Exercises:
#1 Summarize the GCC thread in two sentences.
#2 Return the stretch of the GCC thread from "CCing some maintainers, could" through "for _BitInt later on.", word for word.

Passage for review:
──────────

CCing some maintainers, could you please consider adding these uaddc<mode>5/usubc<mode>5 expanders to rs6000, aarch64, arm, s390, riscv targets if the targets have some appropriate instructions (add with carry and subtract with carry/borrow), copy the above gcc.target/i386/ testcases to other gcc.target subdirectories and verify there you get optimal code for those sequences? The _BitInt addition/subtraction code will also use these new internal functions if possible, so implementing it will also help get usable code for _BitInt later on.
The master branch has been updated by Jakub Jelinek <jakub@gcc.gnu.org>: https://gcc.gnu.org/g:2b4e0415ad664cdb3ce87d1f7eee5ca26911a05b commit r14-1896-g2b4e0415ad664cdb3ce87d1f7eee5ca26911a05b Author: Jakub Jelinek <jakub@redhat.com> Date: Fri Jun 16 19:47:28 2023 +0200 uiltins: Add support for clang compatible __builtin_{add,sub}c{,l,ll} [PR79173] While the design of these builtins in clang is questionable, rather than being say unsigned __builtin_addc (unsigned, unsigned, bool, bool *) so that it is clear they add two [0, 0xffffffff] range numbers plus one [0, 1] range carry in and give [0, 0xffffffff] range return plus [0, 1] range carry out, they actually instead add 3 [0, 0xffffffff] values together but the carry out isn't then the expected [0, 2] value because 0xffffffffULL + 0xffffffff + 0xffffffff is 0x2fffffffd, but just [0, 1] whether there was any overflow at all. It is something used in the wild and shorter to write than the corresponding #define __builtin_addc(a,b,carry_in,carry_out) \ ({ unsigned _s; \ unsigned _c1 = __builtin_uadd_overflow (a, b, &_s); \ unsigned _c2 = __builtin_uadd_overflow (_s, carry_in, &_s); \ *(carry_out) = (_c1 | _c2); \ _s; }) and so a canned builtin for something people could often use. It isn't that hard to maintain on the GCC side, as we just lower it to two .ADD_OVERFLOW calls early, and the already committed pottern recognization code can then make .UADDC/.USUBC calls out of that if the carry in is in [0, 1] range and the corresponding optab is supported by the target. 2023-06-16 Jakub Jelinek <jakub@redhat.com> PR middle-end/79173 * builtin-types.def (BT_FN_UINT_UINT_UINT_UINT_UINTPTR, BT_FN_ULONG_ULONG_ULONG_ULONG_ULONGPTR, BT_FN_ULONGLONG_ULONGLONG_ULONGLONG_ULONGLONG_ULONGLONGPTR): New types. * builtins.def (BUILT_IN_ADDC, BUILT_IN_ADDCL, BUILT_IN_ADDCLL, BUILT_IN_SUBC, BUILT_IN_SUBCL, BUILT_IN_SUBCLL): New builtins. * builtins.cc (fold_builtin_addc_subc): New function. (fold_builtin_varargs): Handle BUILT_IN_{ADD,SUB}C{,L,LL}. * doc/extend.texi (__builtin_addc, __builtin_subc): Document. * gcc.target/i386/pr79173-11.c: New test. * gcc.dg/builtin-addc-1.c: New test.

──────────

(Records from a dataset)
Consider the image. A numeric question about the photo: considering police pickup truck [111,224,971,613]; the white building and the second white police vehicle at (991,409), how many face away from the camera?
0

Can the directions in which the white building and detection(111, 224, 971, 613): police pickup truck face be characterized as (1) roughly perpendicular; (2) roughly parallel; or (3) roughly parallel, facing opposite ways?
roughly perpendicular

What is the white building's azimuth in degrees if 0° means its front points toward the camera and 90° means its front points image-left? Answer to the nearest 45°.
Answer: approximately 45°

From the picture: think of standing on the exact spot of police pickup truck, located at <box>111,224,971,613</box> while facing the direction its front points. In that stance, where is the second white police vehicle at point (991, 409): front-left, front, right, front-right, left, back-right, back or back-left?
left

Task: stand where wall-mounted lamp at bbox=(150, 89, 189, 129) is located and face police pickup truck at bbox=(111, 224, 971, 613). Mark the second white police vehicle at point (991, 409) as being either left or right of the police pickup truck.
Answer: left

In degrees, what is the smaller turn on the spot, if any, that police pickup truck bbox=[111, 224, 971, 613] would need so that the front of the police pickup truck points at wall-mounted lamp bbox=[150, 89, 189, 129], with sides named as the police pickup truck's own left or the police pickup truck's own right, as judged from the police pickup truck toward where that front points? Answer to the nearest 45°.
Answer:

──────────

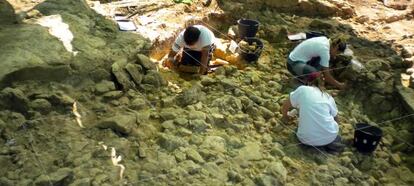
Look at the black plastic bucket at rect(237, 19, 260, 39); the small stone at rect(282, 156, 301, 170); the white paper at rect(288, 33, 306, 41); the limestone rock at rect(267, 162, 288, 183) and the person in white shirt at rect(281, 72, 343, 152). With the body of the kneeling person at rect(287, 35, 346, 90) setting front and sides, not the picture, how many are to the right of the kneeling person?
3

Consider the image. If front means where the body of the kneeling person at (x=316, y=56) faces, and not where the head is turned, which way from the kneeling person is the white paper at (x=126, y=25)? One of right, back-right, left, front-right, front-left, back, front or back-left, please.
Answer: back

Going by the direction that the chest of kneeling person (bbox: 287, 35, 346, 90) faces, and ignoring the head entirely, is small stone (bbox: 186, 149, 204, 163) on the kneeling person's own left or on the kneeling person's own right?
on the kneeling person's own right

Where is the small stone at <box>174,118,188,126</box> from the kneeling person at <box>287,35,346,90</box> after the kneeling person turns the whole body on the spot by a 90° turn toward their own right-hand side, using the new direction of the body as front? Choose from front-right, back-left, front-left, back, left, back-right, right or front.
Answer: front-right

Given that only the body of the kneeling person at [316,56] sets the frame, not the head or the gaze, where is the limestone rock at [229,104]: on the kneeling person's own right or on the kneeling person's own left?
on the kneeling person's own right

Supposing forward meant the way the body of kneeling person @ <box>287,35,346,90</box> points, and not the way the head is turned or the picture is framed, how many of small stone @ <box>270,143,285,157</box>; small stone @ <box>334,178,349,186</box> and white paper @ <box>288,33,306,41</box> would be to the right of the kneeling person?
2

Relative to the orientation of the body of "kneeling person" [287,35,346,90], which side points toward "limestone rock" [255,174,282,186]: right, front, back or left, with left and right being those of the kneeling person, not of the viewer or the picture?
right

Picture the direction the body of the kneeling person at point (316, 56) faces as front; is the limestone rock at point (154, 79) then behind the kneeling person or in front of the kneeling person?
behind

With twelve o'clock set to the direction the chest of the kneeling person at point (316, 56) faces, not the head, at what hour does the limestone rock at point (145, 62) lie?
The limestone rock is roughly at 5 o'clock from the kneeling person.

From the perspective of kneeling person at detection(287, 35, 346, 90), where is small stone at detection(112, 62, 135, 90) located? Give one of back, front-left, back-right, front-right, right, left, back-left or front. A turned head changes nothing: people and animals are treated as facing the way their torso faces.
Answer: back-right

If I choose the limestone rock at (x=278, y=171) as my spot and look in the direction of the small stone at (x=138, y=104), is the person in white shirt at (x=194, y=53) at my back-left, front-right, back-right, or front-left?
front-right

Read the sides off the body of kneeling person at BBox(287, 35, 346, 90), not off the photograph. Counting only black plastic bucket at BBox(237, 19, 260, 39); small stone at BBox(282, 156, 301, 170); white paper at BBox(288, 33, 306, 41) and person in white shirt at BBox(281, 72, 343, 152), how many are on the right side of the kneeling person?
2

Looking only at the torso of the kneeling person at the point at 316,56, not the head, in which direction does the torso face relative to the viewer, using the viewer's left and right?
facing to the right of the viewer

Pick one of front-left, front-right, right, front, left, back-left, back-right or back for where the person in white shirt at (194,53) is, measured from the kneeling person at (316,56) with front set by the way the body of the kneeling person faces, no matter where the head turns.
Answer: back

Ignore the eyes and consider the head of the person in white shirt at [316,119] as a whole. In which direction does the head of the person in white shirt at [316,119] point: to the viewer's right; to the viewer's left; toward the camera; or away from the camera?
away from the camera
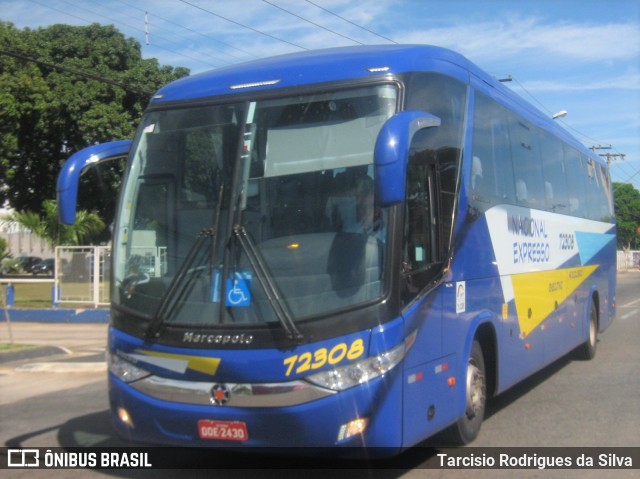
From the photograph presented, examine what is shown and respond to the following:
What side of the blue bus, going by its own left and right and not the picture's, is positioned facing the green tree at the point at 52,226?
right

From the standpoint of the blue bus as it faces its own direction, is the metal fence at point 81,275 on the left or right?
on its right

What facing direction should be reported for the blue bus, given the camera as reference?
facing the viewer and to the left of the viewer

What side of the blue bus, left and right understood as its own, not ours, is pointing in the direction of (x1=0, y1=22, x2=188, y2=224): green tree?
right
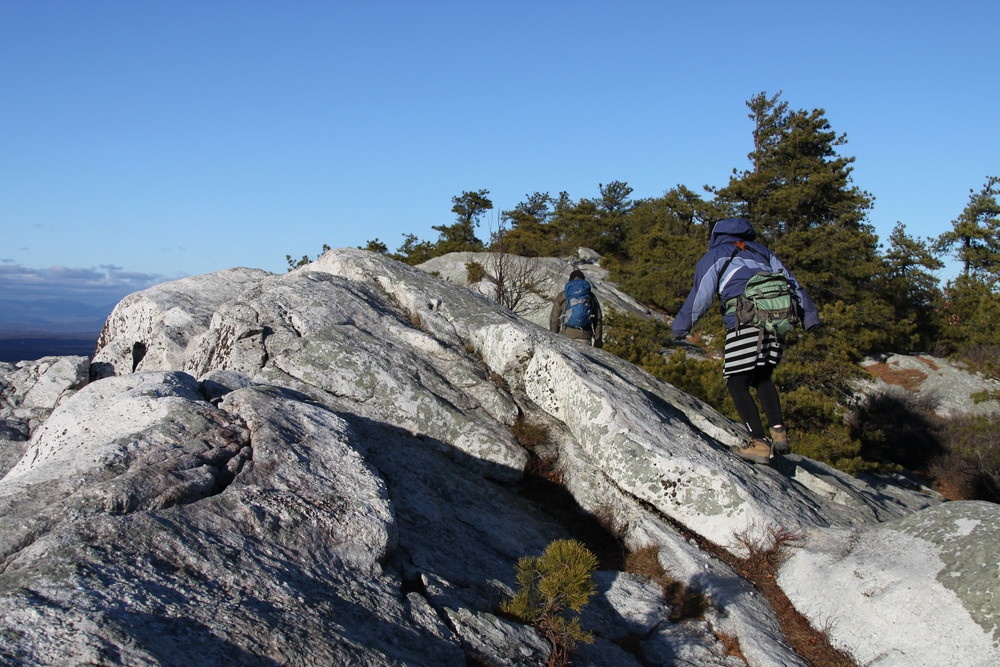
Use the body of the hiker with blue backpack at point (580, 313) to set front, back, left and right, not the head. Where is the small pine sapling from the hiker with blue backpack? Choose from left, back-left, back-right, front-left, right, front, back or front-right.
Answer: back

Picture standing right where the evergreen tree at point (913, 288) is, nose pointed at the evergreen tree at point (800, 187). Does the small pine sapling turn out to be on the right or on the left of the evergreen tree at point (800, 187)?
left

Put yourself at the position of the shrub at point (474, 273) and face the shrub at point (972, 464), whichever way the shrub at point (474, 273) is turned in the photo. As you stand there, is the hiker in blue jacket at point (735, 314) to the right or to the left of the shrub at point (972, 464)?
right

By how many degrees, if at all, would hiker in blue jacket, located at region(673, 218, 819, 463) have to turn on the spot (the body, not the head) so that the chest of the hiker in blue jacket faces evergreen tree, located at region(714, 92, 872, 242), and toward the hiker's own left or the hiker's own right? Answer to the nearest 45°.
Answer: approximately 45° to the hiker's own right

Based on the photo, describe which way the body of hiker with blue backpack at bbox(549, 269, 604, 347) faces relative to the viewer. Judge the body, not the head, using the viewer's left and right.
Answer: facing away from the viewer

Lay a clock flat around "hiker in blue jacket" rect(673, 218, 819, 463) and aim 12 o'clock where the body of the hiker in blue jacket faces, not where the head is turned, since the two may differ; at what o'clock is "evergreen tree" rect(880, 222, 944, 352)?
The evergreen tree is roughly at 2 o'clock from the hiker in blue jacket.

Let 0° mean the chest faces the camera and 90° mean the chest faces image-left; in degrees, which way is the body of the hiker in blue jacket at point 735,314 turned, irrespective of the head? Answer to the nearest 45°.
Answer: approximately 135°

──────────

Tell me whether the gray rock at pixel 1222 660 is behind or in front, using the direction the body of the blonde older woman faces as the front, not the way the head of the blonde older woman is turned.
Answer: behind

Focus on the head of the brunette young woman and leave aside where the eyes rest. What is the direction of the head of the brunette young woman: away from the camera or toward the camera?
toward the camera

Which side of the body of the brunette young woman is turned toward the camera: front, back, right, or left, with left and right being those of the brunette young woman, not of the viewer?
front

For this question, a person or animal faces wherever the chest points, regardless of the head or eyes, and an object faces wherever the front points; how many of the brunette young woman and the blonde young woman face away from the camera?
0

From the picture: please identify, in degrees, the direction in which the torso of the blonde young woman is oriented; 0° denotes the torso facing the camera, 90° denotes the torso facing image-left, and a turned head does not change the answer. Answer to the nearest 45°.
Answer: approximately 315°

──────────

Answers for the exercise:
#1 A post asks maintainers of the rs6000, aarch64, arm, s390 and riscv targets to consider adding uaddc<mode>5/usubc<mode>5 expanders where they have add-with-carry and subtract-with-carry/borrow instructions, noting that the _BitInt addition/subtraction code will also use these new internal functions. A commit by Jakub Jelinek then adds clang-compatible __builtin_{add,sub}c{,l,ll} builtins, which GCC lowers early to two .ADD_OVERFLOW calls that can become .UADDC/.USUBC calls if the carry in is in [0, 1] range and the target supports the corresponding optab.

#2
CCing some maintainers, could you please consider adding these uaddc<mode>5/usubc<mode>5 expanders to rs6000, aarch64, arm, s390, riscv targets if the targets have some appropriate instructions (add with carry and subtract with carry/borrow), copy the above gcc.target/i386/ testcases to other gcc.target subdirectories and verify there you get optimal code for those sequences? The _BitInt addition/subtraction code will also use these new internal functions if possible, so implementing it will also help get usable code for _BitInt later on.